Nunca había pensado, durante años y años de trabajo, que cuando cruzaba una frontera y entraba en una revolución, a mi lado – muchas y aterrorizadas por la angustia – había otras personas. Los verdaderos rehenes, mi familia. Que ha pagado un precio tremendo, muy superior al que he pagado yo. Tengo hacia ellos una responsabilidad. La segunda y última vez que llamé, mi hija pequeña me hizo una pregunta terrible: “Papá, ¿cuándo vuelves a casa?”. Le dije: “No lo sé, porque no depende de mí, pero ciertamente volveré porque tengo que pediros perdón”».
Cuento lo que veo
«Me temo que Siria es uno de esos países que están a punto de salir de la Historia. Cuando no hablas de un país y no sabes qué sucede allí, sale de la Historia. Es lo que sucedió con Somalia. Tengo la intuición de que en Siria va a suceder lo mismo, que ya ha sucedido.

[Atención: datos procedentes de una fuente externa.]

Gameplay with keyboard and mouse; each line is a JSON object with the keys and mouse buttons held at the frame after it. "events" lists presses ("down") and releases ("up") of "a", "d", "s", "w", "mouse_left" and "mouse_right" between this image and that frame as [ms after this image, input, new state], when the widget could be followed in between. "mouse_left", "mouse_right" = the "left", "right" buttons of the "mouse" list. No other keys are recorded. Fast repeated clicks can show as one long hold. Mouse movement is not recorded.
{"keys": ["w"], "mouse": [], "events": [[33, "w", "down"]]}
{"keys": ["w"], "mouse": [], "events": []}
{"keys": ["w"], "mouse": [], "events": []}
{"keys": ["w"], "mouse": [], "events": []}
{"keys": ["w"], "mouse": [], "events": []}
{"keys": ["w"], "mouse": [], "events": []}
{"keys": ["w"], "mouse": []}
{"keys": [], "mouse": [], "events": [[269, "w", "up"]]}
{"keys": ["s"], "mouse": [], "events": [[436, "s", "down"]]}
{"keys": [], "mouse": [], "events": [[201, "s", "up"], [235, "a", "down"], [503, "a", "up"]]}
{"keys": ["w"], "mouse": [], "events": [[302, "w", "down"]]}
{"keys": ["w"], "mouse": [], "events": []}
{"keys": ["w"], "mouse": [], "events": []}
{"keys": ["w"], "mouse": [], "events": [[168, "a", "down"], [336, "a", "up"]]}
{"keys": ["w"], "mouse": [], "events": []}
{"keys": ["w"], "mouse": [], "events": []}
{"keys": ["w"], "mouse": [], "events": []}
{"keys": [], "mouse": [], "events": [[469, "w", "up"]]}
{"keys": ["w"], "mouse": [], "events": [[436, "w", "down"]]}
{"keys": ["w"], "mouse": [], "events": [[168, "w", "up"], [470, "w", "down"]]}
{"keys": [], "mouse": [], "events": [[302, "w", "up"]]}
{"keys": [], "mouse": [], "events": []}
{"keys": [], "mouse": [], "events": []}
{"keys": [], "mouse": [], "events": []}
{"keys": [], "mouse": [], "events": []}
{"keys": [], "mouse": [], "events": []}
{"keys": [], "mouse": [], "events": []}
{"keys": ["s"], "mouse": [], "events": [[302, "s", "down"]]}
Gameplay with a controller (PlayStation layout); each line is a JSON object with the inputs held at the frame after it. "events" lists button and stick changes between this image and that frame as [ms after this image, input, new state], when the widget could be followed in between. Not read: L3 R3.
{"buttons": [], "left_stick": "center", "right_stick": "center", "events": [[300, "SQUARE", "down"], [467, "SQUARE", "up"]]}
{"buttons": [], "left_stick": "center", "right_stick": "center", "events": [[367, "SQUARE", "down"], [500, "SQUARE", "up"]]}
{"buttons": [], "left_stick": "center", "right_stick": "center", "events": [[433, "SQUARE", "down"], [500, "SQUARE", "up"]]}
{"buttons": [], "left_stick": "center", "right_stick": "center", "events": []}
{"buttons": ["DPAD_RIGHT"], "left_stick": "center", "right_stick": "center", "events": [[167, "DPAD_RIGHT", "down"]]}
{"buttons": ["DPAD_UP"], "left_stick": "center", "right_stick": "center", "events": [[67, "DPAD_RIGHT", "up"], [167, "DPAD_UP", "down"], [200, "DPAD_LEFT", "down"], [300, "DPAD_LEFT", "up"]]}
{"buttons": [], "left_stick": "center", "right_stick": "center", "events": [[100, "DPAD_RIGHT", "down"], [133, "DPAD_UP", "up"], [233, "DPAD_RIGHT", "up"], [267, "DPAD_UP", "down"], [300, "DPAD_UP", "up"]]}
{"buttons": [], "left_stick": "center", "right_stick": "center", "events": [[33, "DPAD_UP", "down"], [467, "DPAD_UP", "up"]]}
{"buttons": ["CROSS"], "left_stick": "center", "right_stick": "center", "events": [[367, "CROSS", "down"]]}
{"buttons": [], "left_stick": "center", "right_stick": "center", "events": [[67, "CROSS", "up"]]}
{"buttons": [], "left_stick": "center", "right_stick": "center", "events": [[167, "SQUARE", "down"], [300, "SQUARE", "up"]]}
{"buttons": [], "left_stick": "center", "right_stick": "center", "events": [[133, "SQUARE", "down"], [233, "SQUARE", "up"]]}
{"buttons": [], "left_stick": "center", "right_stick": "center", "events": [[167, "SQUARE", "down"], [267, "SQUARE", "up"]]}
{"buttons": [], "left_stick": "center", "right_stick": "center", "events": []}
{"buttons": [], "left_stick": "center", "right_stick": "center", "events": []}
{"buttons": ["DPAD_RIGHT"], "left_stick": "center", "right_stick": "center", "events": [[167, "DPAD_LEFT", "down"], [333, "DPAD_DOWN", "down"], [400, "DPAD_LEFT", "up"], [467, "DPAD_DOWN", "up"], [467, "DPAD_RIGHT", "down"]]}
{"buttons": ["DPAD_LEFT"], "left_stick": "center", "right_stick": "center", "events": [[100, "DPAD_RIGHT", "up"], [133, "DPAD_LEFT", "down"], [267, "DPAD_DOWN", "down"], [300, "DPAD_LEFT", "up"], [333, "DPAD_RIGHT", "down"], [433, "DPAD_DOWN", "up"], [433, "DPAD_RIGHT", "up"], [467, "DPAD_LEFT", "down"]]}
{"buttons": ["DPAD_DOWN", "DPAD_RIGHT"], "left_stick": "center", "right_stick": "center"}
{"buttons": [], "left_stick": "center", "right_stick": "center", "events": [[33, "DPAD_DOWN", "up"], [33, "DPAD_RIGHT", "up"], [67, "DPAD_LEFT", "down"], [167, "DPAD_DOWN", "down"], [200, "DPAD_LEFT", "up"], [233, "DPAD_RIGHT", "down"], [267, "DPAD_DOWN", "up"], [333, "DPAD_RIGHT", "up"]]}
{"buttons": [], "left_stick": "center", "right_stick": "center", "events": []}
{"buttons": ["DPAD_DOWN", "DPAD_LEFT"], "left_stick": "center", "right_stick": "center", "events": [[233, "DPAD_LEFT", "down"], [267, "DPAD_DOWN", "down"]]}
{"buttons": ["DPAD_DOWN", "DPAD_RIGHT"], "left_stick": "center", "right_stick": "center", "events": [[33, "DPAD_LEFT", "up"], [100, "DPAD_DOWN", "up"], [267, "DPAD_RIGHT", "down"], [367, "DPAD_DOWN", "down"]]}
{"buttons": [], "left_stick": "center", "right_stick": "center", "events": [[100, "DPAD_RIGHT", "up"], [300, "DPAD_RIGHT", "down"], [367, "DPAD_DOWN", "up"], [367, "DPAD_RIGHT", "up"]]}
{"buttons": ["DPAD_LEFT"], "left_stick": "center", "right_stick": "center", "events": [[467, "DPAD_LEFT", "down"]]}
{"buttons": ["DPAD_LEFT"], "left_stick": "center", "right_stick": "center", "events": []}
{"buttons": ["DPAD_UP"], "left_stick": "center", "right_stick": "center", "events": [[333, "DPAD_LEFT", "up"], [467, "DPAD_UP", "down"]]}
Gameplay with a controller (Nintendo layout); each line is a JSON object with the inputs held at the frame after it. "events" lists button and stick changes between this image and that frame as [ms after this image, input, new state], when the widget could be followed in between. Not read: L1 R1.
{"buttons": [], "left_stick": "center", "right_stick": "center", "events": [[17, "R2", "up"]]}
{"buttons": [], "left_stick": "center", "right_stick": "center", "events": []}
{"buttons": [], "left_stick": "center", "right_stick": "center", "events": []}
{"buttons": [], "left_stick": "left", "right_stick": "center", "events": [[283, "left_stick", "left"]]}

El periodismo que yo hago, para tener sentido, exige estar en el lugar donde se desenvuelven para bien o para mal los acontecimientos y los hombres de los que hablo. Si no estoy allí, no tengo derecho a hablar de esos hombres ni de sus historias. Porque no son mías. No es honesto. No sólo por los que me leen y me pueden preguntar: ¿pero tú dónde estabas? Ante todo, no lo es por aquellos de los que hablo. Con ellos tengo un deber moral. Para que no puedan decirme: ¿quién te ha atribuido el derecho a decir quién soy yo y qué hago si tú no estabas ahí? Entonces, si ya no puedo ir a Siria, ya no escribiré de Siria, porque no es honesto contar lo que no se ve».
La profundidad del odio
«En 152 días sólo me encontré con una persona que tuvo conmigo un gesto de caridad y de piedad: el soldado herido que me dio su teléfono para llamar a mi mujer. Pero puedo dar una explicación a esto, porque la profundidad, la amplitud y el carácter extranjero de la guerra y de la violencia que todos los sirios – todos – sufren de dos años a esta parte ha arrancado de su piel la compasión, la piedad, el remordimiento. Hoy en Siria ya no es posible sentir piedad por otro ser humano que sufre, tenderle la mano y decirle: “Amigo, hermano, compañero, extranjero, te tiendo la mano, te digo: ánimo, saldrás adelante”. Yo no pedía que alguien me liberase, sencillamente que alguien me dijera: “Sabemos que eres amigo nuestro. La situación me obliga a hacer esto, pero yo estoy contigo”. Un ser humano con otro ser humano. Hoy en Siria el odio encarnecido es lo único que sostiene la vida. Y el carácter complejo y terrible de esta historia está en la totalidad de esta condición permanente de dolor, que lleva a los sirios a comportarse como lo hacen».
En casa
«Recuperar mi vida no es nada extraordinario, es realizar gestos sencillos. Mi secuestro era justo lo contrario: no poder hacer nada de lo que es cotidiano. He descubierto el valor inmenso, indescriptible, de las cosas banales. Como beber un vaso de agua, abrir una puerta y salir, el sabor de una galleta… No sentir el ruido de la artillería: qué extraordinaria sensación de libertad y de vida».